2. The needle guiding arrangement according to claim 1, wherein at least one of the first needle guiding member and the second needle guiding member comprises a needle guiding structure configured to:

guide the surgical needle to penetrate the skin at a first penetration position and at a second penetration position spaced apart from the first penetration position; and

leave the skin exposed along a line between the first penetration position and the second penetration position.

3. The needle guiding arrangement according to claim 2, wherein the first penetration position and the second penetration position are at the same radial distance from alignment axis, and angularly spaced apart in respect of the alignment axis.

4. The needle guiding arrangement according to claim 2, wherein the needle guiding structure is shaped to provide guiding support to the needle in a radial direction and in an angular direction at the first penetration position and at the second penetration position.

5. The needle guiding arrangement according to claim 4, wherein the needle guiding structure is an opening in the needle guiding member.

6. The needle guiding arrangement according to claim 2, wherein the needle guiding member comprises a plurality of needle guiding structures, angularly spaced apart in respect of the alignment axis.

7. The needle guiding arrangement according to claim 2, wherein each of the first needle guiding member and the second needle guiding member comprises a needle guiding structure.

8. The needle guiding arrangement according to claim 1, wherein:

the alignment member is integrated with the first needle guiding member;

the second needle guiding member has an alignment opening; and

the alignment member is configured to extend along the alignment axis through the alignment opening of the second needle guiding member when the needle guiding arrangement is in use.

9. The needle guiding arrangement according to claim 8 wherein at least a portion of the alignment member is threaded to allow for adjustment of the distance along the alignment axis between the first needle guide member and the second needle guide member.
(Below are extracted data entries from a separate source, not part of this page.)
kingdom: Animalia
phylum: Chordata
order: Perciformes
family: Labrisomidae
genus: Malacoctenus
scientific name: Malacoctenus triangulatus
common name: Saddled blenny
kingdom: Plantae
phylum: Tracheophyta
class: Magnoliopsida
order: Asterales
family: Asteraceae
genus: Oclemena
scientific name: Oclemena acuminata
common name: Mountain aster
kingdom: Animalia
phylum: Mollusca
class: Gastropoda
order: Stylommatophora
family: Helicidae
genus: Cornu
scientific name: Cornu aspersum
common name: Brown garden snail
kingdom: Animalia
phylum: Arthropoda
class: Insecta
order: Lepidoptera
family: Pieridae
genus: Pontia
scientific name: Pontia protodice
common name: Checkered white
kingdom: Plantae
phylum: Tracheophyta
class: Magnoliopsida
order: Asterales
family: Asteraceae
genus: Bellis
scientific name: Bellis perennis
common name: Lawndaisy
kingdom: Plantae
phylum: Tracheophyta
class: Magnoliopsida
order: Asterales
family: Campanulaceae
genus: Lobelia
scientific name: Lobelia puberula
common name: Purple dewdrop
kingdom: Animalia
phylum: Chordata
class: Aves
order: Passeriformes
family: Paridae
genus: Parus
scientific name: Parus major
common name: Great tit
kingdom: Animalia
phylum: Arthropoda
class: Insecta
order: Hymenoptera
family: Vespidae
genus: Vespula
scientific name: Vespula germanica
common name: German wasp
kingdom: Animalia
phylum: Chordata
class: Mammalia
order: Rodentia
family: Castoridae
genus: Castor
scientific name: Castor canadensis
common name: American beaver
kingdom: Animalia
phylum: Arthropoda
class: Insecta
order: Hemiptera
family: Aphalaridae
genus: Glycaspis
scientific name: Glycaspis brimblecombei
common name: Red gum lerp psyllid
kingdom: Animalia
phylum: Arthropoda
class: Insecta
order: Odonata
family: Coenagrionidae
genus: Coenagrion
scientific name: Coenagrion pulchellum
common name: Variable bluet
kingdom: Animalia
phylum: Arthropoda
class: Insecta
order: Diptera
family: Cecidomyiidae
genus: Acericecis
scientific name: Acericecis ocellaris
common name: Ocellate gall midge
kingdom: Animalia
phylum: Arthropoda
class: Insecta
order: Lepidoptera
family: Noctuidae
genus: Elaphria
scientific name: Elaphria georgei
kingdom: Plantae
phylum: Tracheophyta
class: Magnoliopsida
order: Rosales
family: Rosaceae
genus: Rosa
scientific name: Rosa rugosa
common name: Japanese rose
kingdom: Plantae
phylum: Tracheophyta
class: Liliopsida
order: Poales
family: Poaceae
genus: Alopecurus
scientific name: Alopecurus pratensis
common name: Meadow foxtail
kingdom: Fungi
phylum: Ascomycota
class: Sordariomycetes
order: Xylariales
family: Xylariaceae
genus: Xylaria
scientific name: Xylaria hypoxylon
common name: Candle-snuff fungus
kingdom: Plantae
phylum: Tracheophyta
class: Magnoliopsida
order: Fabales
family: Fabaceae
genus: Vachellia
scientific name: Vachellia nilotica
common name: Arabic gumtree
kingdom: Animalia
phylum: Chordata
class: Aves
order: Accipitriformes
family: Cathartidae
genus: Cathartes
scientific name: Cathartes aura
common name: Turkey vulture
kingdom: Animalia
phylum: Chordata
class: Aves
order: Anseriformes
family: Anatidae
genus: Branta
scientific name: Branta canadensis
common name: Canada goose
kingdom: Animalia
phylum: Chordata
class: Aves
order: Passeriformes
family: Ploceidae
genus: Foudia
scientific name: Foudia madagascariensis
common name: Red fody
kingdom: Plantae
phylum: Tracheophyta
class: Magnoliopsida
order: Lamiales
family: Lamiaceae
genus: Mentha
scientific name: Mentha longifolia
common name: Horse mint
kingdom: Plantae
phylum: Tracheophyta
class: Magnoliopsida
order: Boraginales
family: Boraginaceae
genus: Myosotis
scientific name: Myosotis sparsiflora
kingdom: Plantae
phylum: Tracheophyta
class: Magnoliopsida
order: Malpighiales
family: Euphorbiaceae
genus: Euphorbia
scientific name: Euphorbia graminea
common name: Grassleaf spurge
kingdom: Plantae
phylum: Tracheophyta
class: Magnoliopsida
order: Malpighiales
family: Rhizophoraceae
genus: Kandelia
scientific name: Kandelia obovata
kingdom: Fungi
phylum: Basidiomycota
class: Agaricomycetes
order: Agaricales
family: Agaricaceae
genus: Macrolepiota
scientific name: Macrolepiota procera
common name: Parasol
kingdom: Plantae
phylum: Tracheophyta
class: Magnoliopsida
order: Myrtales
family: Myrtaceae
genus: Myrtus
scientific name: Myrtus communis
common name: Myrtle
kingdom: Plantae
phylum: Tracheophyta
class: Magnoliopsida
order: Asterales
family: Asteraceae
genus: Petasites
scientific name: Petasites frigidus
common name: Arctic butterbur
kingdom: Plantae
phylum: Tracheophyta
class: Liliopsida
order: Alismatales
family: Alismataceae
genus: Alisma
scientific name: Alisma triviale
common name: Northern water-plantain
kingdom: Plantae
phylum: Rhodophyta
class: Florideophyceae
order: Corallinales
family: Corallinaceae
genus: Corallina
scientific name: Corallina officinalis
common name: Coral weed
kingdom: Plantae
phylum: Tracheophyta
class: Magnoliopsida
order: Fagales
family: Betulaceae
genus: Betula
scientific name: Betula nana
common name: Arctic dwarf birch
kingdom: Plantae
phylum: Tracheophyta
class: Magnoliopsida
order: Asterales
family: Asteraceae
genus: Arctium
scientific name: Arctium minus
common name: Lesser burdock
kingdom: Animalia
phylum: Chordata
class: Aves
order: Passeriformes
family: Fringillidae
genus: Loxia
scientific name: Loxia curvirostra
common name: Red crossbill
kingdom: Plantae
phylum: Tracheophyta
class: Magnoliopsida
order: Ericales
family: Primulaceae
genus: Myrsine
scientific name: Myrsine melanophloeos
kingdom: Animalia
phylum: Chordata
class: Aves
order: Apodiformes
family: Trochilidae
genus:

10. The needle guiding arrangement according to claim 8, wherein:

the alignment opening of the second needle guiding member is rotationally non-symmetric in respect of the alignment axis; and

the alignment member has a portion with a rotationally non-symmetric cross-section, configured to interact with the alignment opening of the second needle guiding member to restrict rotation of the second needle guiding member in relation to the alignment member when inserted in the alignment opening of the second needle guiding member.

11. The needle guiding arrangement according to claim 1, wherein an end of the alignment member is shaped for puncturing the skin.

12. The needle guiding arrangement according to claim 1, wherein the alignment arrangement comprises a tensioning arrangement for controlling a distance between the first and second needle guiding members along the alignment axis.